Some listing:
-- BEGIN --

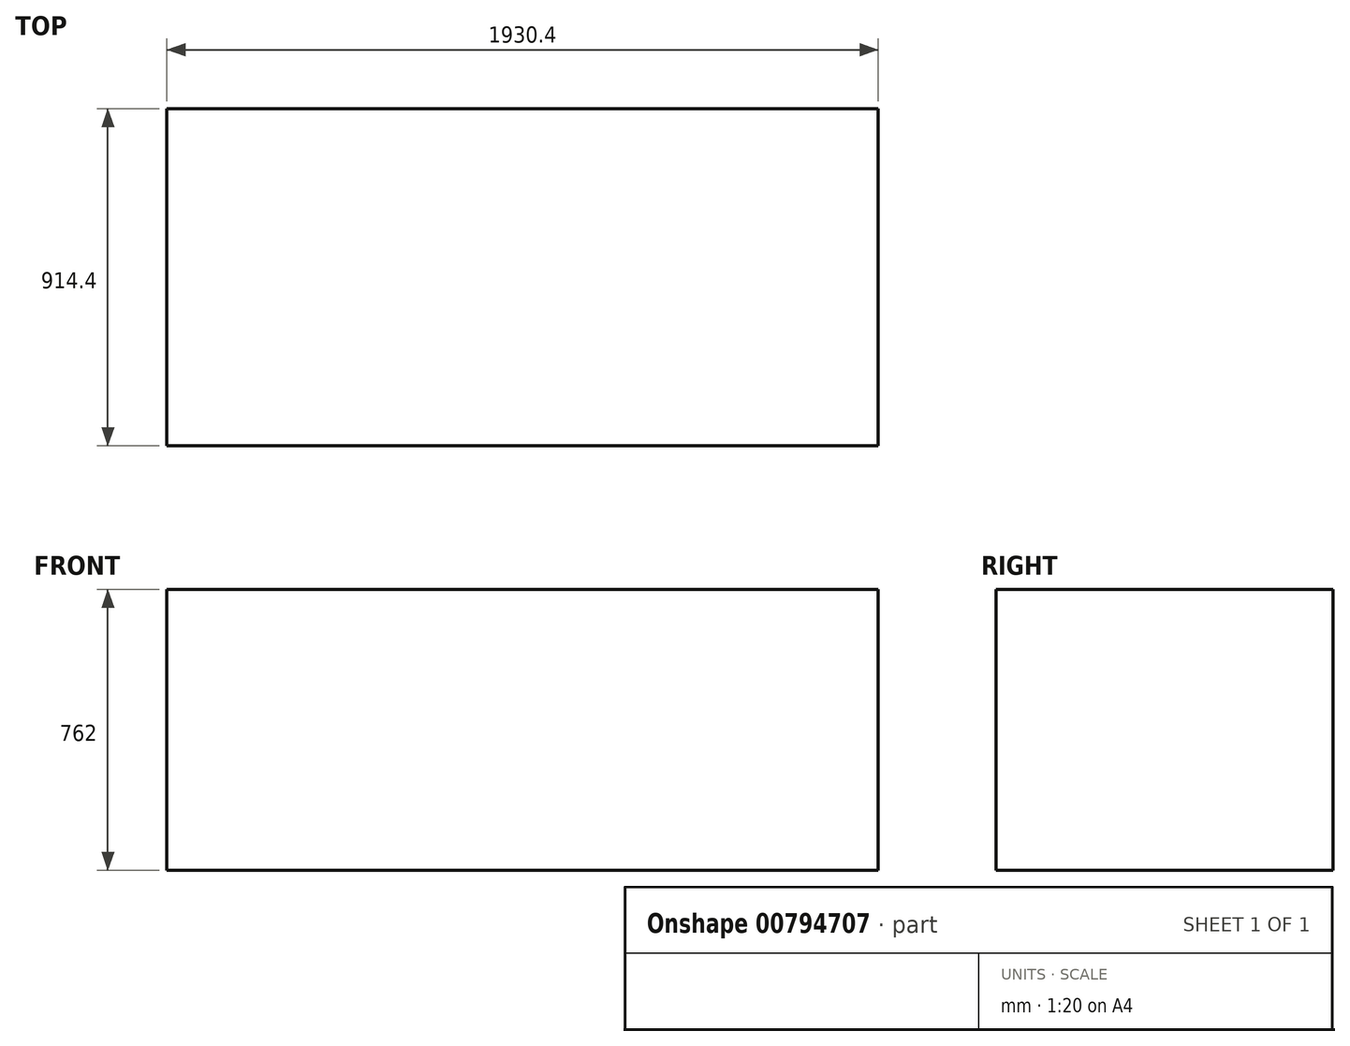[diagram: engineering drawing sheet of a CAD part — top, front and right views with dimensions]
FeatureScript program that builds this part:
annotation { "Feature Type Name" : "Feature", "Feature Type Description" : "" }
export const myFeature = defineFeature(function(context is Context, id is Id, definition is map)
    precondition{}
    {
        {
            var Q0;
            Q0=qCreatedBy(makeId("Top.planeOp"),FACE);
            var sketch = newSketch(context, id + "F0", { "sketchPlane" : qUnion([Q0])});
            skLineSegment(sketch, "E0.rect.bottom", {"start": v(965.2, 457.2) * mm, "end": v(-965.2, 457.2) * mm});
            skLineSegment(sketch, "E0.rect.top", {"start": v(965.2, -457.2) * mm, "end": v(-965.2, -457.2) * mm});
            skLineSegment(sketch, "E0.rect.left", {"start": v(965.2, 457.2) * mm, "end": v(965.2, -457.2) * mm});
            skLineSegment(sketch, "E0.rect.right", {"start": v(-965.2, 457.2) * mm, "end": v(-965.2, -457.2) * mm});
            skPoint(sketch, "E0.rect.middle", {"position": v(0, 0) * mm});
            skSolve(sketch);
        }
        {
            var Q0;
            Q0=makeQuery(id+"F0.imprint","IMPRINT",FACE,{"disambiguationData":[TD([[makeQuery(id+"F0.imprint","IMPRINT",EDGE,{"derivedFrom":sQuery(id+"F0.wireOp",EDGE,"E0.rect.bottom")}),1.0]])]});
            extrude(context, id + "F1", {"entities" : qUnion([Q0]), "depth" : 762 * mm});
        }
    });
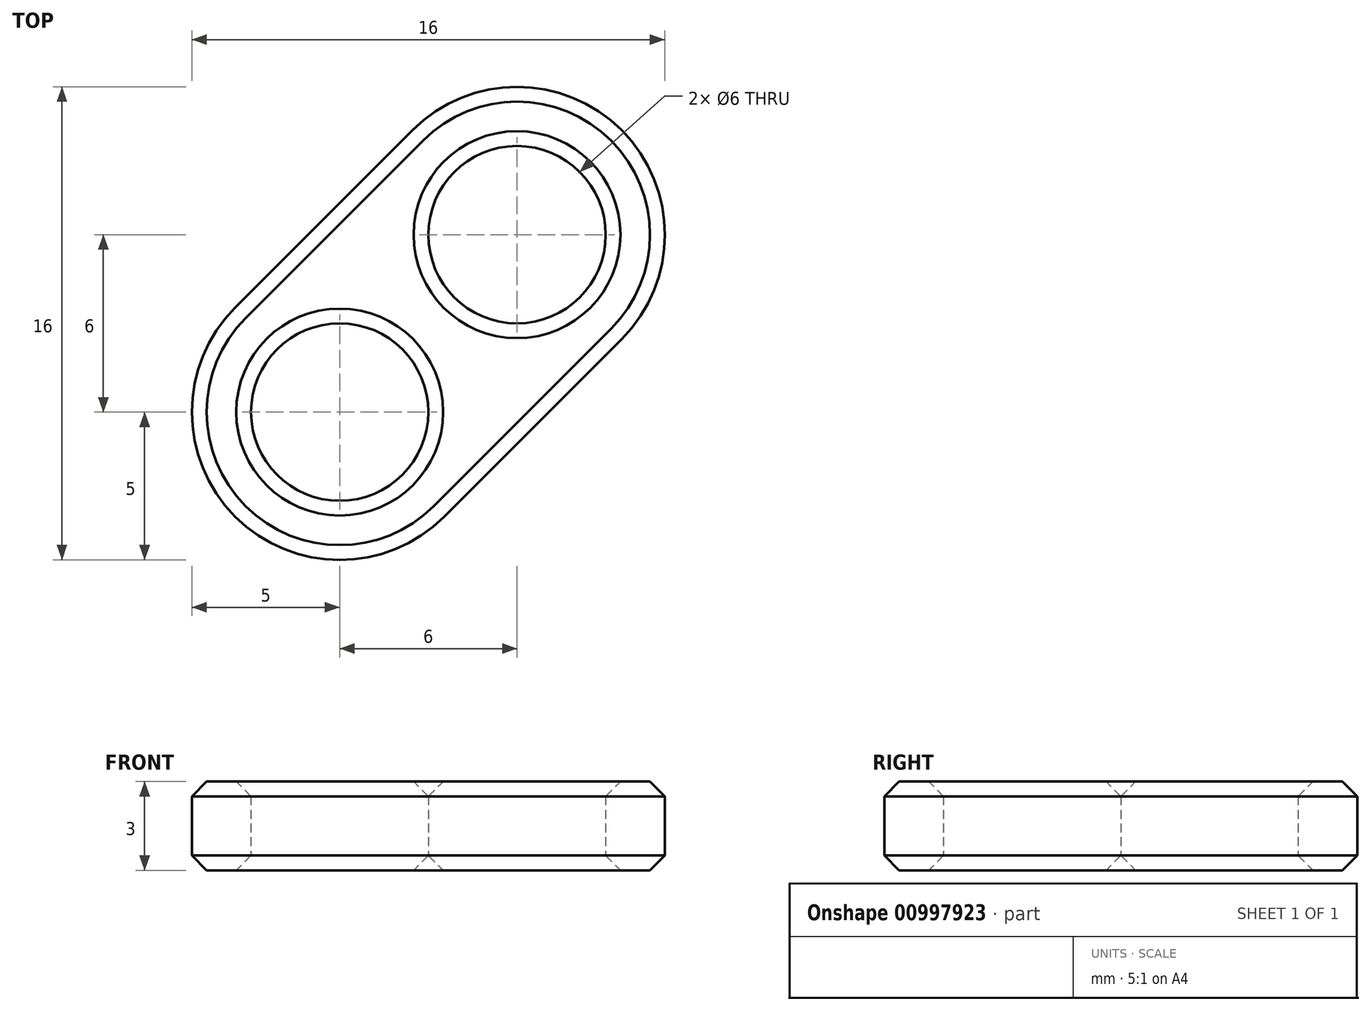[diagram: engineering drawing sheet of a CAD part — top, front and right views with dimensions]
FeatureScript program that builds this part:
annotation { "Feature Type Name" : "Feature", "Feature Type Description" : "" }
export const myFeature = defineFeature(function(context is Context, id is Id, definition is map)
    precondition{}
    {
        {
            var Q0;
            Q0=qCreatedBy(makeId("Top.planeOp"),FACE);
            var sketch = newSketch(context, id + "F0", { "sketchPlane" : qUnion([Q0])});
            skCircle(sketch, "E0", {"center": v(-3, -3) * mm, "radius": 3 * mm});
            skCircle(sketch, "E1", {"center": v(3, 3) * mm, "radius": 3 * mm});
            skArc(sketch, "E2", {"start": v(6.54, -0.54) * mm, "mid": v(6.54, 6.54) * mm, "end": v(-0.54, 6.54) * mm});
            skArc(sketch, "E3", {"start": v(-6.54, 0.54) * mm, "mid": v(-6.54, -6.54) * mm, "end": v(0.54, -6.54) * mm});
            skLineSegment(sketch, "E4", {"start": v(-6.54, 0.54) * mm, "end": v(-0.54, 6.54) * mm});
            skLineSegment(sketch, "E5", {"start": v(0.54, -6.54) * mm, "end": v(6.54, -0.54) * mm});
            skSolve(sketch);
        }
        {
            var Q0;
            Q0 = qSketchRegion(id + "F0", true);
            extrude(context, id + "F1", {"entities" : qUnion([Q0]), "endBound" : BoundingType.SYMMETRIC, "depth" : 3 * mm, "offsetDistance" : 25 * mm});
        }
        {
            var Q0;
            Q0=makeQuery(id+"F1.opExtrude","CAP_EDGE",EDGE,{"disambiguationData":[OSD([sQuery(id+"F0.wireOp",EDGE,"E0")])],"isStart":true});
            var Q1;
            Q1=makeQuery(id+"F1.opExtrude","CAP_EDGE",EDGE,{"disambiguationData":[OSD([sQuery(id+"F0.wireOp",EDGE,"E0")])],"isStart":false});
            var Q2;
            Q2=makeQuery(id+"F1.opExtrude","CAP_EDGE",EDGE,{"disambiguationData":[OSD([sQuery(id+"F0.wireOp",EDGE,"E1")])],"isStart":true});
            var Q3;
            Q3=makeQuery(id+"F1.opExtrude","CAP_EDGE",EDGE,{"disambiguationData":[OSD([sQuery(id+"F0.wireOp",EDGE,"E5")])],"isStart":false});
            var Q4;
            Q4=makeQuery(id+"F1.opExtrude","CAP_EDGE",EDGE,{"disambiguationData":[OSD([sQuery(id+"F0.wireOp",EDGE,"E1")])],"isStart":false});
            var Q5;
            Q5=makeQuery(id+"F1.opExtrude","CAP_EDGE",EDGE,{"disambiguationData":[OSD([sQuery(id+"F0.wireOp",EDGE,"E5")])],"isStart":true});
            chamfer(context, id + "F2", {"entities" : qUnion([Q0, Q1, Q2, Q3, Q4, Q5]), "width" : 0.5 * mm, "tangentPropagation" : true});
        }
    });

-- END --

## [Exercise]
Pull out each line of the listing above that contains the string "bottom", matching its case exactly.

## [The answer]
            skLineSegment(sketch, "E0.rect.bottom", {"start": v(965.2, 457.2) * mm, "end": v(-965.2, 457.2) * mm});
            Q0=makeQuery(id+"F0.imprint","IMPRINT",FACE,{"disambiguationData":[TD([[makeQuery(id+"F0.imprint","IMPRINT",EDGE,{"derivedFrom":sQuery(id+"F0.wireOp",EDGE,"E0.rect.bottom")}),1.0]])]});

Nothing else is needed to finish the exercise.